▶ **Exercise**
For the string "Left", find every matching line in the records and copy it.

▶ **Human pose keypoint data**
_ _ _ _

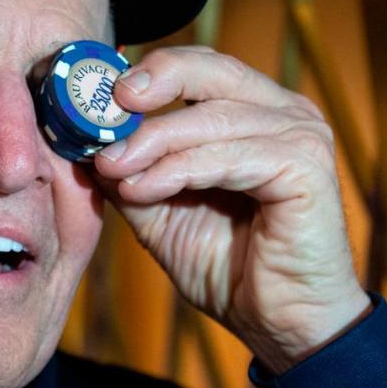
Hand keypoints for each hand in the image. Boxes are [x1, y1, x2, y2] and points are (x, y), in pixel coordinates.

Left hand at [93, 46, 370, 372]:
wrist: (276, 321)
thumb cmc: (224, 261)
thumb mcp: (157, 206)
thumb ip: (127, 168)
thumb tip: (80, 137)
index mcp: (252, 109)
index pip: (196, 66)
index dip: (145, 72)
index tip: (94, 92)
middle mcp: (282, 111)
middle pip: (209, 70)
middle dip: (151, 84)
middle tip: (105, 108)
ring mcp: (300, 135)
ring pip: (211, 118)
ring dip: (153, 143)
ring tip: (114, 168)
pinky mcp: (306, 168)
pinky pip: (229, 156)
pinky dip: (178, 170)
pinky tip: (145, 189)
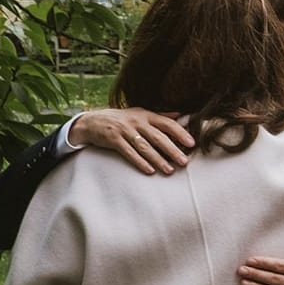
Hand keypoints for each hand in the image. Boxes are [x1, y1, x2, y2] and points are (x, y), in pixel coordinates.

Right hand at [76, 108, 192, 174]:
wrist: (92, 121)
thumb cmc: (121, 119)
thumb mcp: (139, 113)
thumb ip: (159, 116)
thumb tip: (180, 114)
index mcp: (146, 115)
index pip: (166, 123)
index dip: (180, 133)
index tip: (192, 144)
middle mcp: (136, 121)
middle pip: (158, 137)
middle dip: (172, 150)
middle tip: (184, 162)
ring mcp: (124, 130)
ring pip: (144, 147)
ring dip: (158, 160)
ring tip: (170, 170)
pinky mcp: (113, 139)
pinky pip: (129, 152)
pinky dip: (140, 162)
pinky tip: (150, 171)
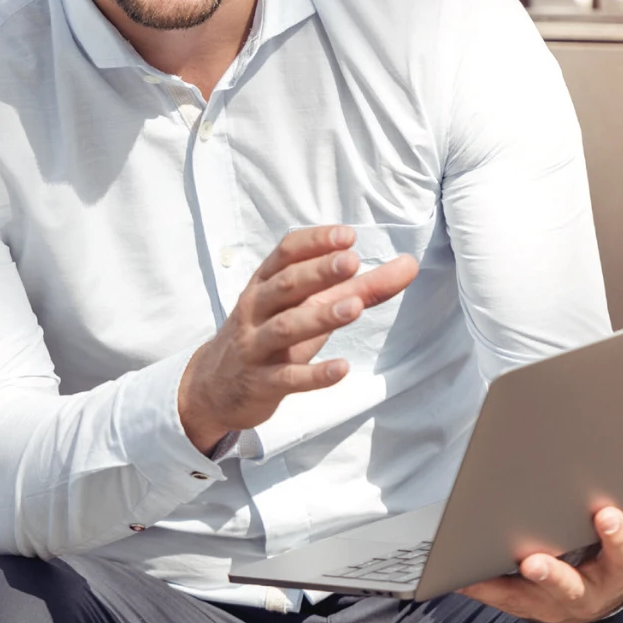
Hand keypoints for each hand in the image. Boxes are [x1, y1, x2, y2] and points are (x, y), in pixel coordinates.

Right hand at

_ _ _ _

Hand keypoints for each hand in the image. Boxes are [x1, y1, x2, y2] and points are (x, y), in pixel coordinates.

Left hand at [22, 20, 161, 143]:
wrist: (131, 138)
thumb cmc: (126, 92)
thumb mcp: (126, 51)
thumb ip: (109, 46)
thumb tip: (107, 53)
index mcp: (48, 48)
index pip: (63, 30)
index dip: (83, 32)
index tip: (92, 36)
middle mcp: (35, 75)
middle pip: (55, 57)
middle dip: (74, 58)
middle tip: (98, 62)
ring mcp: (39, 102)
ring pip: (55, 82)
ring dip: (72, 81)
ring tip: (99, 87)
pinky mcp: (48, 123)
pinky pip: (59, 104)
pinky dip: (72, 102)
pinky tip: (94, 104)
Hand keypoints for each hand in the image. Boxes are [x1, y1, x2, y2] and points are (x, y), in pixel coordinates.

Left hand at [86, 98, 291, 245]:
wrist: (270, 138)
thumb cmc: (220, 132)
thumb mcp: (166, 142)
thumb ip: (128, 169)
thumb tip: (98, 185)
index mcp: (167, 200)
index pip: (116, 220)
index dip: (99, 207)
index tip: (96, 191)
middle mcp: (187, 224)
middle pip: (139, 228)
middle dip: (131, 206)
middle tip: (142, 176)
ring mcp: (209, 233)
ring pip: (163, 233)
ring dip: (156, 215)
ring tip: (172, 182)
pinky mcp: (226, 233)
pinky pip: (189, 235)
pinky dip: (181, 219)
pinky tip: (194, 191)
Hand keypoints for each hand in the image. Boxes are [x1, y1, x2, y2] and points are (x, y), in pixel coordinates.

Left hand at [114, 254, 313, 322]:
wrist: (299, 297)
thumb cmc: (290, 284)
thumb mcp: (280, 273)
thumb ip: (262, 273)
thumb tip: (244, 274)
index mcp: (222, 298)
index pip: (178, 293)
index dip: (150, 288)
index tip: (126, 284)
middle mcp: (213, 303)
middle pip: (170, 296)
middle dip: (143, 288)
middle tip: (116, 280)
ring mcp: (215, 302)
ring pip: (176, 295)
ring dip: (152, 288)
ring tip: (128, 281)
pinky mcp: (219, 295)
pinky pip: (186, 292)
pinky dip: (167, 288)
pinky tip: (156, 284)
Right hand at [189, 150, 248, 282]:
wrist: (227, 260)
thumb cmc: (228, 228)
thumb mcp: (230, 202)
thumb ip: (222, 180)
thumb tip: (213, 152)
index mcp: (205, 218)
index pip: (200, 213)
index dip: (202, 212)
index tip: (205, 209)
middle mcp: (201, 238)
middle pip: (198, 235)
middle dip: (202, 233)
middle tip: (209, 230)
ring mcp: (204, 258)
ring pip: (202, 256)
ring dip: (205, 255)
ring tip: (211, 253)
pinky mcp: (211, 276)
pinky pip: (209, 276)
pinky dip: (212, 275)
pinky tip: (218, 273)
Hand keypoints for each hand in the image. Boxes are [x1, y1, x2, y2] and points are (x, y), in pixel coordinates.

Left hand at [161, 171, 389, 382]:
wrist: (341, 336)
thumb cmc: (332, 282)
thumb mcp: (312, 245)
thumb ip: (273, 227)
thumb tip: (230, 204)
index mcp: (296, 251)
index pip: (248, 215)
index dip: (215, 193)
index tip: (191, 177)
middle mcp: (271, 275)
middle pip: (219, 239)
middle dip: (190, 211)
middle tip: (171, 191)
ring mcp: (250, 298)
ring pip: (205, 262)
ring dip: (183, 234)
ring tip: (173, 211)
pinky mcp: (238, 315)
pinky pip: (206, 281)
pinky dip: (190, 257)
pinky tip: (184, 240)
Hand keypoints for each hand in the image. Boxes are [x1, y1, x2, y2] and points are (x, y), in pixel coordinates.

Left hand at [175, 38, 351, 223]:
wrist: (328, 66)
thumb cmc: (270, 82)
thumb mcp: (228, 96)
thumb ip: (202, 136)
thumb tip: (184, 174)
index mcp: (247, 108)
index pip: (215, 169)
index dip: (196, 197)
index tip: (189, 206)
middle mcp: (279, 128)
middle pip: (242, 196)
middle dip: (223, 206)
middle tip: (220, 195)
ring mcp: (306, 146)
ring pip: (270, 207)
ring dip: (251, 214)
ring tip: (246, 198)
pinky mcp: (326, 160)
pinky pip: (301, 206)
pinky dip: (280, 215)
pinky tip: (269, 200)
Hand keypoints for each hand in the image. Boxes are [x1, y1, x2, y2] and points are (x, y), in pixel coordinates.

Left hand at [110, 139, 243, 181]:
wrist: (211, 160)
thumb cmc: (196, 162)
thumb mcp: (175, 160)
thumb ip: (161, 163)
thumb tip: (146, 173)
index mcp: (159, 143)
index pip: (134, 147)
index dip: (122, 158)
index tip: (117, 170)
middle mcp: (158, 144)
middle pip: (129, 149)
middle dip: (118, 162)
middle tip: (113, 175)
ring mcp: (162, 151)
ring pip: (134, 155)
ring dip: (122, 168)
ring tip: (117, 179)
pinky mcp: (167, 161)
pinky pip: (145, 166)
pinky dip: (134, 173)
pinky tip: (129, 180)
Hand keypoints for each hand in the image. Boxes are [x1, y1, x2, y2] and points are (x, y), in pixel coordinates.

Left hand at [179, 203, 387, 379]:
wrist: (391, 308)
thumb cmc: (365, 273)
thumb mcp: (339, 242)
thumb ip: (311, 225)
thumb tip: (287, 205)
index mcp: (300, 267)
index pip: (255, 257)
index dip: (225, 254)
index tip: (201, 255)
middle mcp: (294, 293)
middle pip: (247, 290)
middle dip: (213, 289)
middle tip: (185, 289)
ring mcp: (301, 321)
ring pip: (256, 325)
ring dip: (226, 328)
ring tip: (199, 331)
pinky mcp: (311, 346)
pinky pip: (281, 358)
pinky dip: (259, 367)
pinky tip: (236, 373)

_ _ _ _

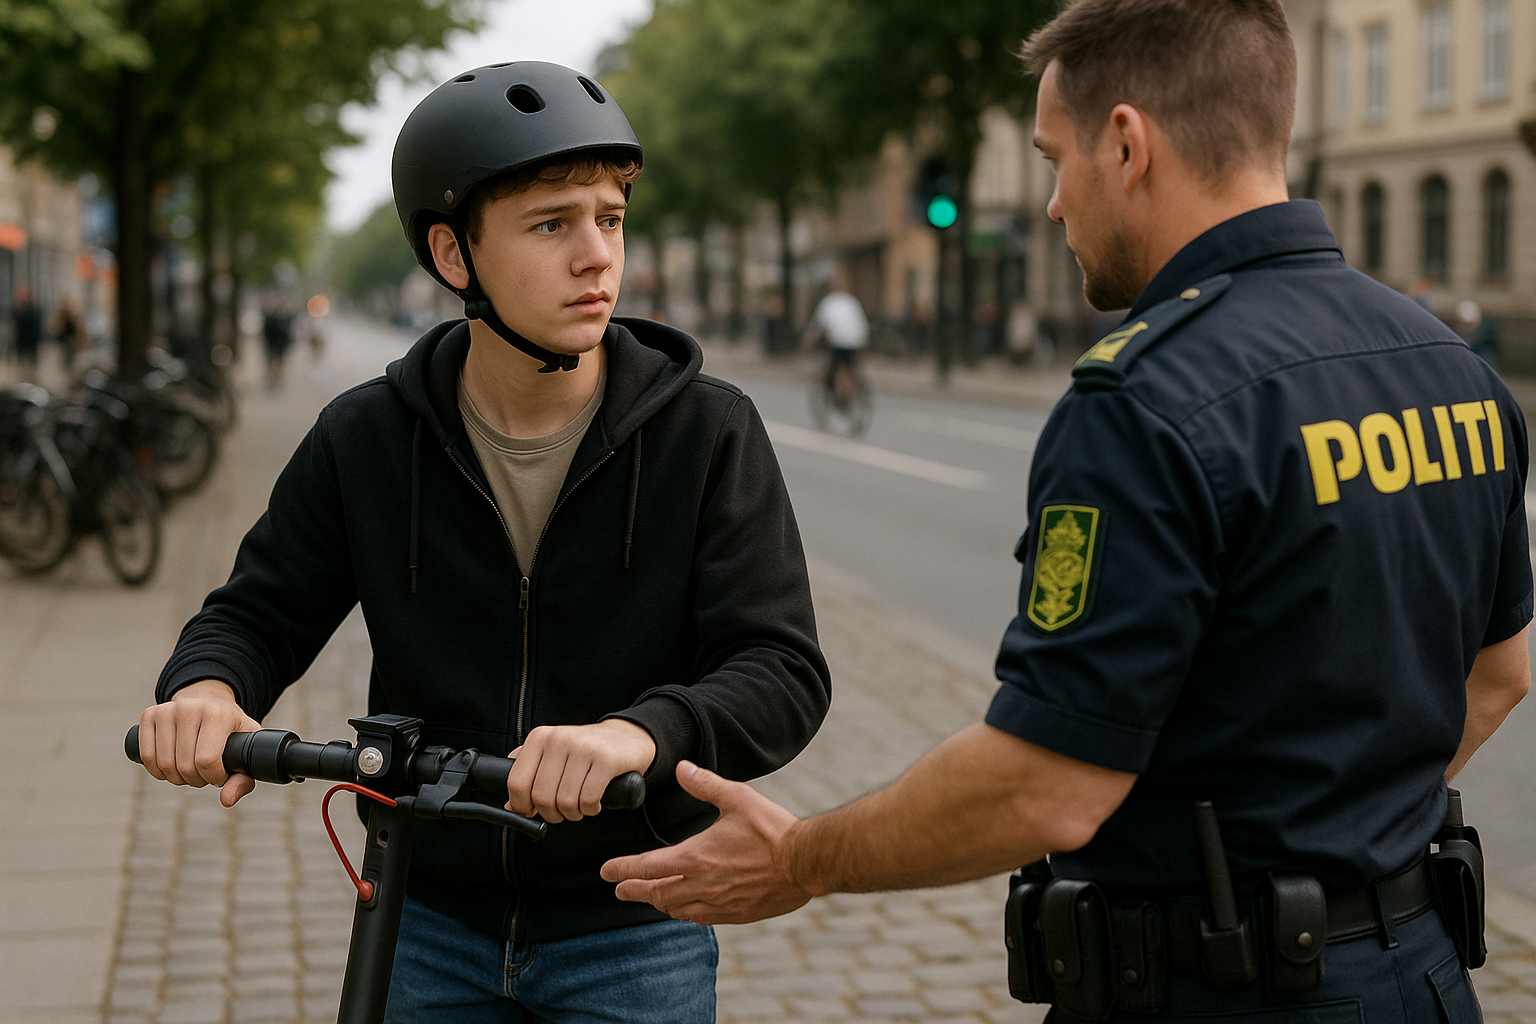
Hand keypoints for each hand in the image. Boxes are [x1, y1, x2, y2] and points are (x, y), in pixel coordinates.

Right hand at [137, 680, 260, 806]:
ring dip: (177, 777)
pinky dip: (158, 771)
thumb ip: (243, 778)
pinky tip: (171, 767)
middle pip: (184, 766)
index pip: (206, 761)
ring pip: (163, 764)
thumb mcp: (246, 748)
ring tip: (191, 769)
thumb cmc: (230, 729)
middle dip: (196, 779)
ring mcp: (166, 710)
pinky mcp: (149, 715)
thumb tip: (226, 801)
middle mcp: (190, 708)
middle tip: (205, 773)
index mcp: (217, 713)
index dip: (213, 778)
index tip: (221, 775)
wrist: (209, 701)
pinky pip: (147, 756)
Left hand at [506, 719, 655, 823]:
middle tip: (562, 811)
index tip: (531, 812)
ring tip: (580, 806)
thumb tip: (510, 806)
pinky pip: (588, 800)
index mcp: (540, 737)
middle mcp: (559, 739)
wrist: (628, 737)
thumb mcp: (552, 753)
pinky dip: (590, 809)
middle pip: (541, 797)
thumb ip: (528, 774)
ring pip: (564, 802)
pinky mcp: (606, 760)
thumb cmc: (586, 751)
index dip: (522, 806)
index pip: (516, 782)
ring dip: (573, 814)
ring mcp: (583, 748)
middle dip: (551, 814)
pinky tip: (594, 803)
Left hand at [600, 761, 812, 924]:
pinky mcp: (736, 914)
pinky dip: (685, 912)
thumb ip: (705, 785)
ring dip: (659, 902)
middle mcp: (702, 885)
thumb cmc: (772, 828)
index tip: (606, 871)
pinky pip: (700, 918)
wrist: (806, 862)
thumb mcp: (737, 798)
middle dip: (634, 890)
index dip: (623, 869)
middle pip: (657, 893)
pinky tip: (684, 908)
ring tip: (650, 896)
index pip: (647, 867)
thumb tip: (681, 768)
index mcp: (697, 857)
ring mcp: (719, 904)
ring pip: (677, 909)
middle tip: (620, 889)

_ _ _ _

▶ **Solution**
Left hand at [93, 46, 370, 372]:
Left hand at [22, 20, 161, 143]:
Left hand at [86, 98, 291, 245]:
Left hand at [114, 254, 313, 322]:
Left hand at [161, 171, 389, 382]:
Left hand at [175, 38, 351, 223]:
Left hand at [110, 139, 243, 181]:
Left hand at [179, 203, 387, 379]:
Left hand at [506, 719, 655, 823]:
Left hand at [600, 761, 812, 924]:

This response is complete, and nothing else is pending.